■ Problem description ■
Only some lines are wanted. Transcribe, exactly, the lines below from the line with "- **Intelligent Fuzzy" up to and including the line with "- **Content Management**: AI-powered".

*** Opening of Exercise material ***

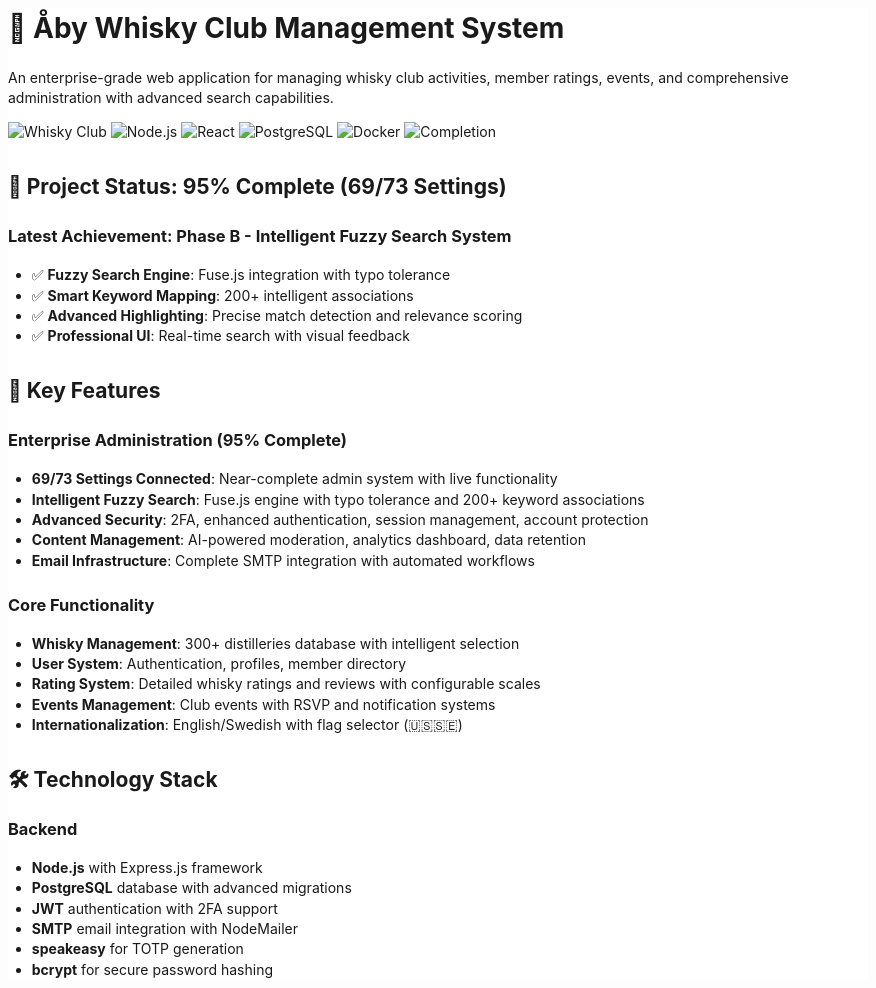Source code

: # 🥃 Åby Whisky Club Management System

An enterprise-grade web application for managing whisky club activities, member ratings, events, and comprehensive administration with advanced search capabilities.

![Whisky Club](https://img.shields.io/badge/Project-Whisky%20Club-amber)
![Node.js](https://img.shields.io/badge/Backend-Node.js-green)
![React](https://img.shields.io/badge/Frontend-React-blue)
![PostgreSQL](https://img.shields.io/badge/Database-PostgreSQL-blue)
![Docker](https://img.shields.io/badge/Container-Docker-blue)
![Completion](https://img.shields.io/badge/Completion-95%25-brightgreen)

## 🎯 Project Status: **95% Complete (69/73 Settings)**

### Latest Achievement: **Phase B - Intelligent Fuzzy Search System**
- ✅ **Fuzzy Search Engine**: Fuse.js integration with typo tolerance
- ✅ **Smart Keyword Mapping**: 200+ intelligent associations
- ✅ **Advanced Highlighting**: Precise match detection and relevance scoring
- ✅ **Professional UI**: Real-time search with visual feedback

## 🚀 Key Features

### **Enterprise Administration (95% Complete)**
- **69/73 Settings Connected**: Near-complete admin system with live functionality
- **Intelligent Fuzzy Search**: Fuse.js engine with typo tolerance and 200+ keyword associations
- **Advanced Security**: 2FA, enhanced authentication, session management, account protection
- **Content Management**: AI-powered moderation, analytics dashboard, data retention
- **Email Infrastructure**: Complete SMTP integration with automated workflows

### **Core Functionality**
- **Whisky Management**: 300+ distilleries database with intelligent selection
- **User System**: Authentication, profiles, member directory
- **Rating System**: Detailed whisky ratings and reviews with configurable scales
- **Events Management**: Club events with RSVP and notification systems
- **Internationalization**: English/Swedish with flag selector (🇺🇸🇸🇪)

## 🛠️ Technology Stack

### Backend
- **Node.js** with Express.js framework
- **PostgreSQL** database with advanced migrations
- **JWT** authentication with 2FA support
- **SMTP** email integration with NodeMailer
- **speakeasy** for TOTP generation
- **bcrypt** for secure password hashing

*** Close of Exercise material ***
*** Opening of Exercise material ***

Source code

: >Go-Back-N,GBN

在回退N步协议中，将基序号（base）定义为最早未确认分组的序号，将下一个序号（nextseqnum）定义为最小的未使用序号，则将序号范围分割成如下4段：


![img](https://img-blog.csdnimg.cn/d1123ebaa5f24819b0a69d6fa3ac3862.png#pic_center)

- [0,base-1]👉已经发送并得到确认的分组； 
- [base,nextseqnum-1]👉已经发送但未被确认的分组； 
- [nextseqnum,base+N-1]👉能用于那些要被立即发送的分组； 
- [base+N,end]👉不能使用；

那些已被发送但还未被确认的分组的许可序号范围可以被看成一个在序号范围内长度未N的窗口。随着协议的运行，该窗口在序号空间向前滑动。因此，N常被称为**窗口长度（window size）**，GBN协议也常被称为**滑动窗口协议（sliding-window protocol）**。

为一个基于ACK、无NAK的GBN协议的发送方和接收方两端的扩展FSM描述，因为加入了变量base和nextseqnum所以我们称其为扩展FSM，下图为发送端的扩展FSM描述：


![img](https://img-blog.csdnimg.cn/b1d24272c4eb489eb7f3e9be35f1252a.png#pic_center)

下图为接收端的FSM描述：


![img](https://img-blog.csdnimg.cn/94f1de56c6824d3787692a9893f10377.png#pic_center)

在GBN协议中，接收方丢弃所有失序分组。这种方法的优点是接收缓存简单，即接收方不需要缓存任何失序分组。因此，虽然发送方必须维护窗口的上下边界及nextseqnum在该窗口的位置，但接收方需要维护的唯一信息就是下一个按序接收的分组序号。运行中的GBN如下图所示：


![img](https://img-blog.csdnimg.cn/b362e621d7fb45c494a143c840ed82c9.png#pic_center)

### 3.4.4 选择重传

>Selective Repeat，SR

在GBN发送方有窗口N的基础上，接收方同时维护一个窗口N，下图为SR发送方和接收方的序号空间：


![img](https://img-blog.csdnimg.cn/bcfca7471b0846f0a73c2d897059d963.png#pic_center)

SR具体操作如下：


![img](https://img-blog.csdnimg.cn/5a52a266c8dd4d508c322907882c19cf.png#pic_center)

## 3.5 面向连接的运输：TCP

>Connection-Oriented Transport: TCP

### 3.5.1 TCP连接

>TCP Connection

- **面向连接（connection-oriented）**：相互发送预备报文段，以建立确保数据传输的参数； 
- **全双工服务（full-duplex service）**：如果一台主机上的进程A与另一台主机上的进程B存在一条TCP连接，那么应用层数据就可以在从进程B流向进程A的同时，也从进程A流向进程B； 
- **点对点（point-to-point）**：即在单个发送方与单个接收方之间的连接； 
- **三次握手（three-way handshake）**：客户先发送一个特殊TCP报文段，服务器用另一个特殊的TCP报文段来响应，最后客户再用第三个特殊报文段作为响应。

*** Close of Exercise material ***

■ Solution to the exercise ■
- **Intelligent Fuzzy Search**: Fuse.js engine with typo tolerance and 200+ keyword associations
- **Advanced Security**: 2FA, enhanced authentication, session management, account protection
- **Content Management**: AI-powered moderation, analytics dashboard, data retention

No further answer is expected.